Jeff Lemire has been doing double duty on this character, he writes him here, as well as in Extraordinary X-Men. This issue builds off of the strong showing from last month. Lemire continues to give us panels from both of Logan’s timelines. This is effective in building up why these people are on his kill list to begin with, and also helps new readers who are unfamiliar with Old Man Logan. The fight with Amadeus Cho is very interesting. Lemire gives us an internal monologue the entire issue, so we get to see him go back and forth over whether or not he thinks this is Banner or not. We get to witness Logan realize that things are different in this world, and things he thought he knew are no longer true. Lemire also writes Amadeus Cho very well this issue. He comes off as very friendly and is even willing to help Logan, if he stops stabbing him. The characterization this issue was great and Lemire has really come up with a good concept for this title.

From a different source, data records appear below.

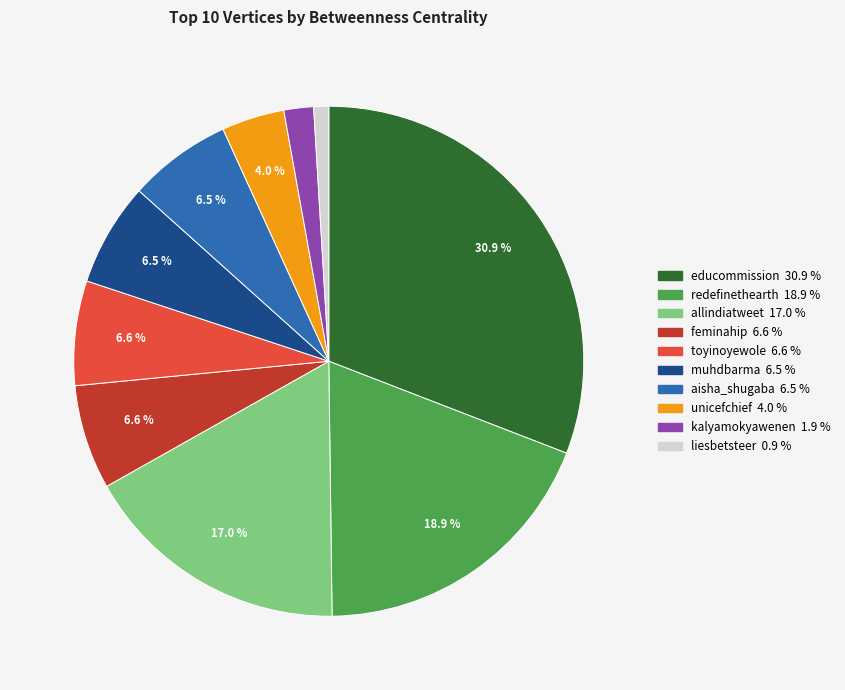

Does aisha_shugaba account for over 50% of the chart?

No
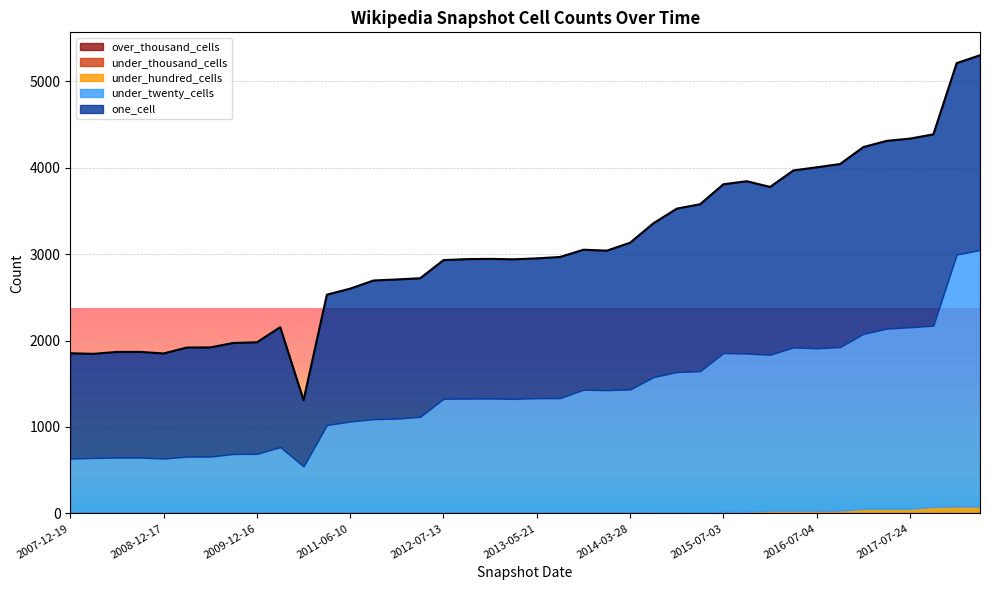

Which category has the lowest value in the under_hundred_cells series?

2008-04-01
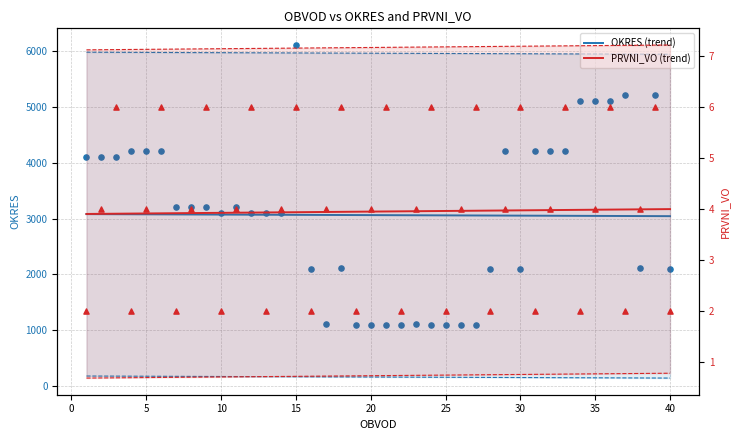

Which series has the largest total across all categories?

OKRES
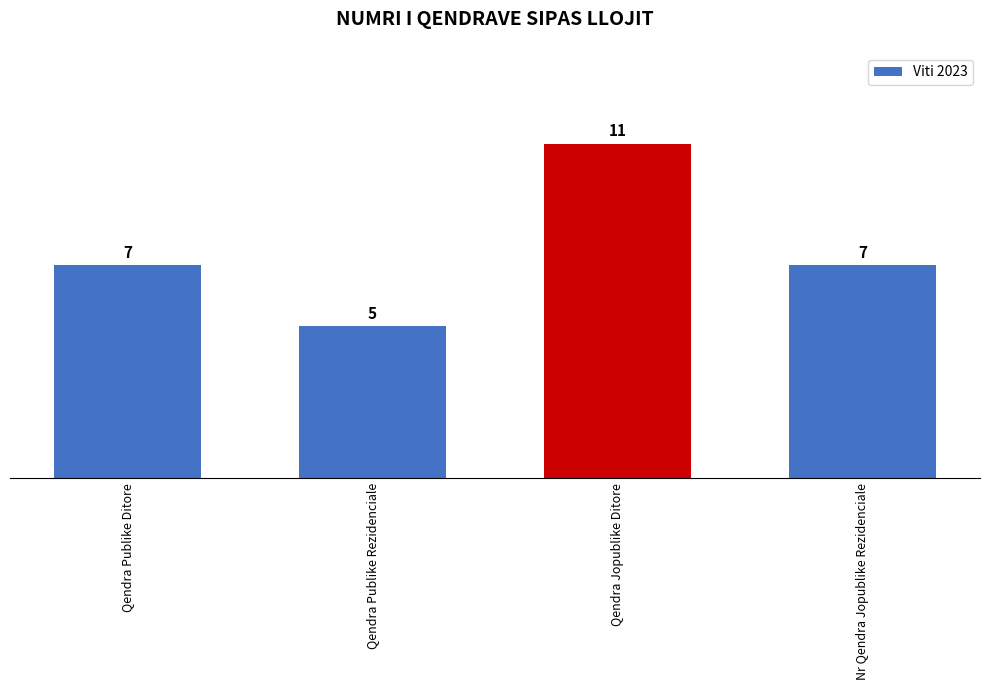

Is it true that the value at Qendra Publike Ditore is 7?

True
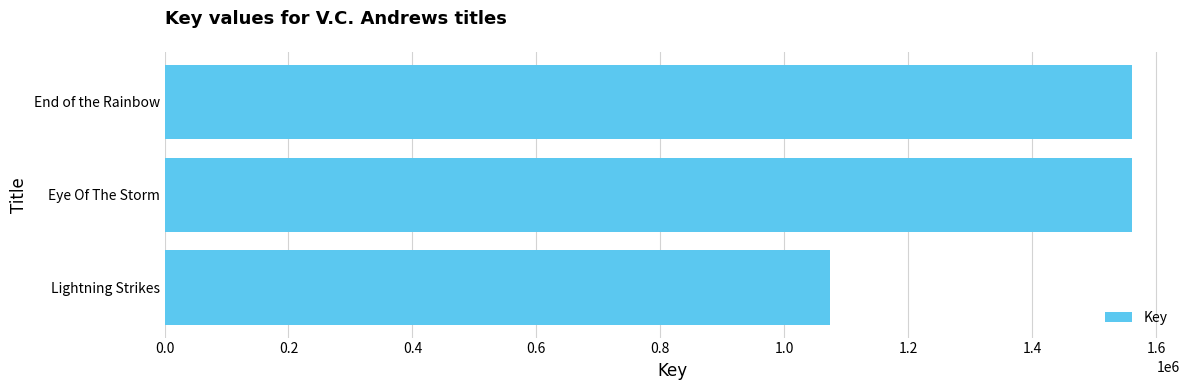

True or false: the data shows 1437260 at Lightning Strikes.

False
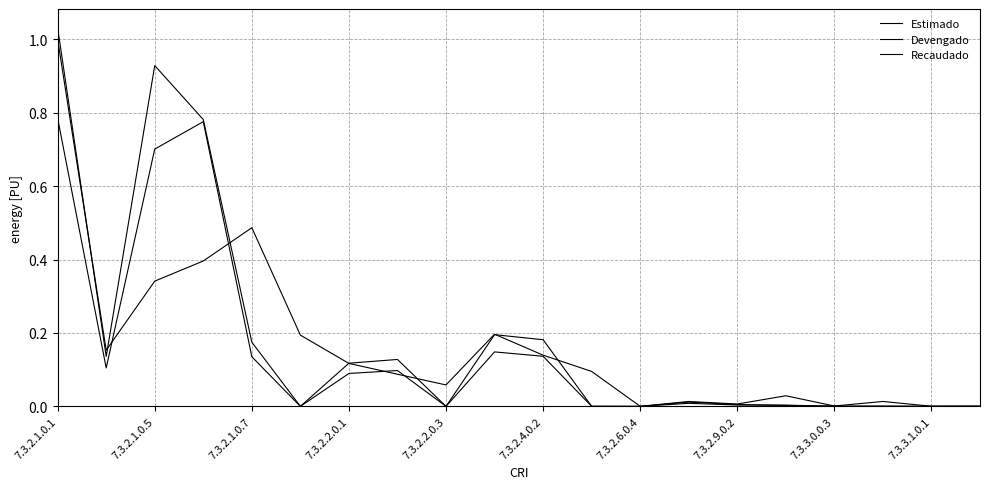

Does the chart display data point markers on the line(s)?

No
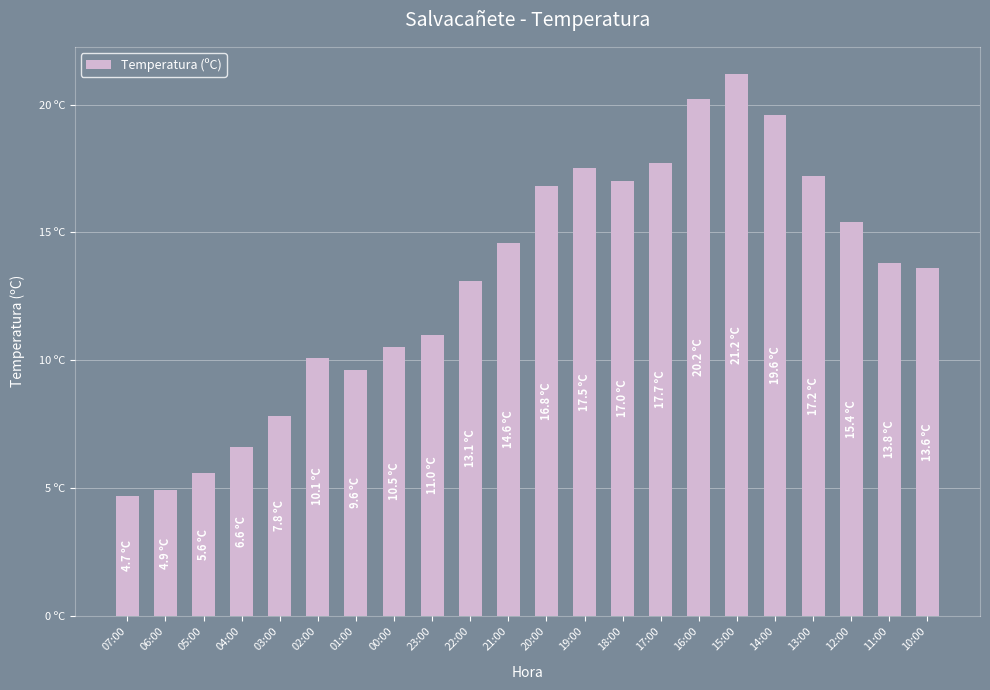

Reading left to right, extract all data points from this chart.

07:00=4.7	06:00=4.9	05:00=5.6	04:00=6.6	03:00=7.8	02:00=10.1	01:00=9.6	00:00=10.5	23:00=11.0	22:00=13.1	21:00=14.6	20:00=16.8	19:00=17.5	18:00=17.0	17:00=17.7	16:00=20.2	15:00=21.2	14:00=19.6	13:00=17.2	12:00=15.4	11:00=13.8	10:00=13.6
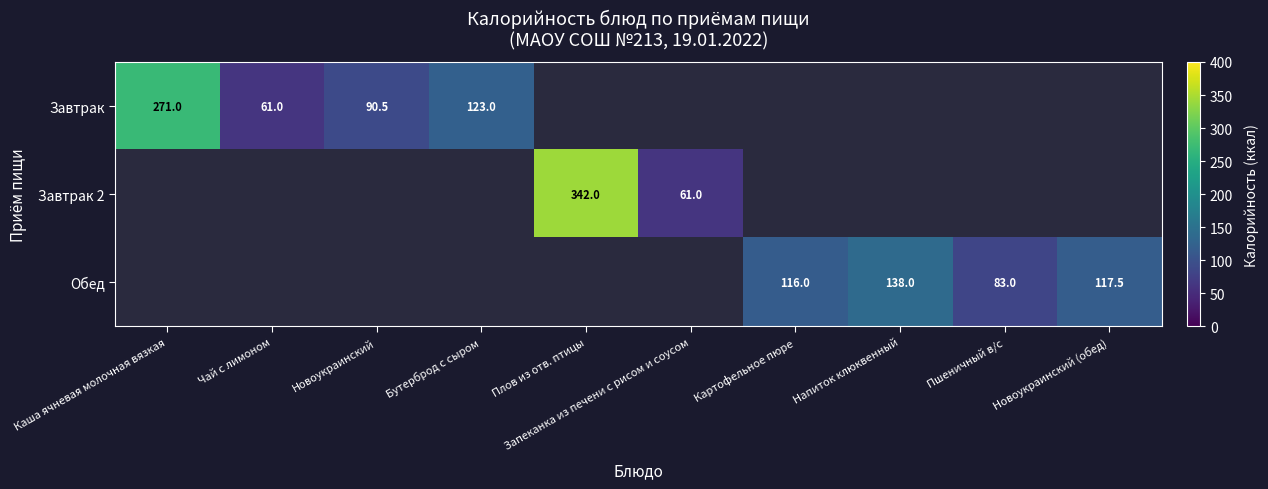

At Каша ячневая молочная вязкая, list the series in order from largest to smallest.

Завтрак, Завтрак 2, Обед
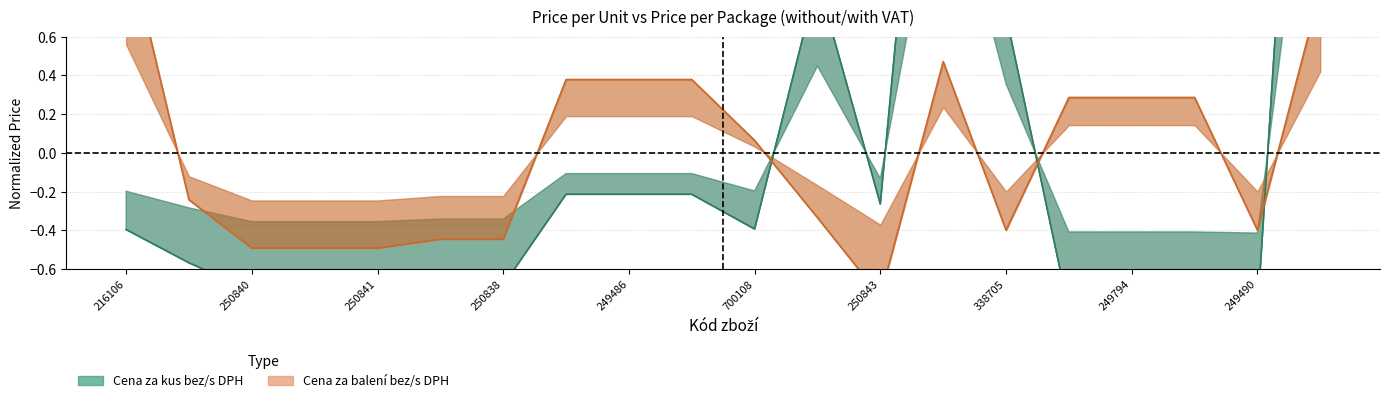

After their last crossing, which series has the higher values: cena_baleni_bez_dph or cena_bez_dph?

cena_bez_dph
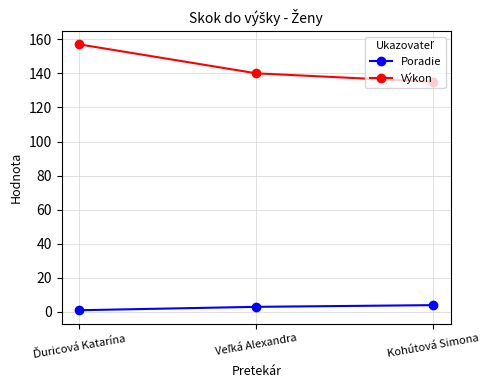

Reading right to left, extract all data points from this chart.

Poradie: 4	3	1
Výkon: 135	140	157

The pencils and ink this issue are handled by Andrea Sorrentino with colors by Marcel Maiolo. Before we get into any critiquing, it should be said that Andrea Sorrentino has the best panel setup in comics. This issue he uses the outline of cows for panels and it’s just sheer brilliance and awesome in every way. He’s so creative with every panel that it’s hard not to love any book he’s on. Even though this had the feel of a darker book, this issue is a little graphic as it shows cows getting ripped apart by Hulks. Sorrentino, as always, has an interesting way of showing this panel. The fight scene between Amadeus Cho and Old Man Logan is epic as well; the rain adds dreariness to the fight that is essentially two brutes duking it out. Almost all of Sorrentino’s panels are wide, making it seem like a movie. The pencils are helped out by Maiolo’s colors. He’s worked with Sorrentino for a while, and judging by the quality of the work, there’s a clear rapport between them. Maiolo has a pop art style that works extremely well. Colors are exaggerated, like red and green, but it is all necessary to make them stand out. The art team should be proud for turning in an outstanding issue.

Old Man Logan has been an impressive series so far. Jeff Lemire has come up with a good concept and has written everyone extremely well. There really isn’t much more you can say about the art. It elevates the story to a level rarely seen in comics.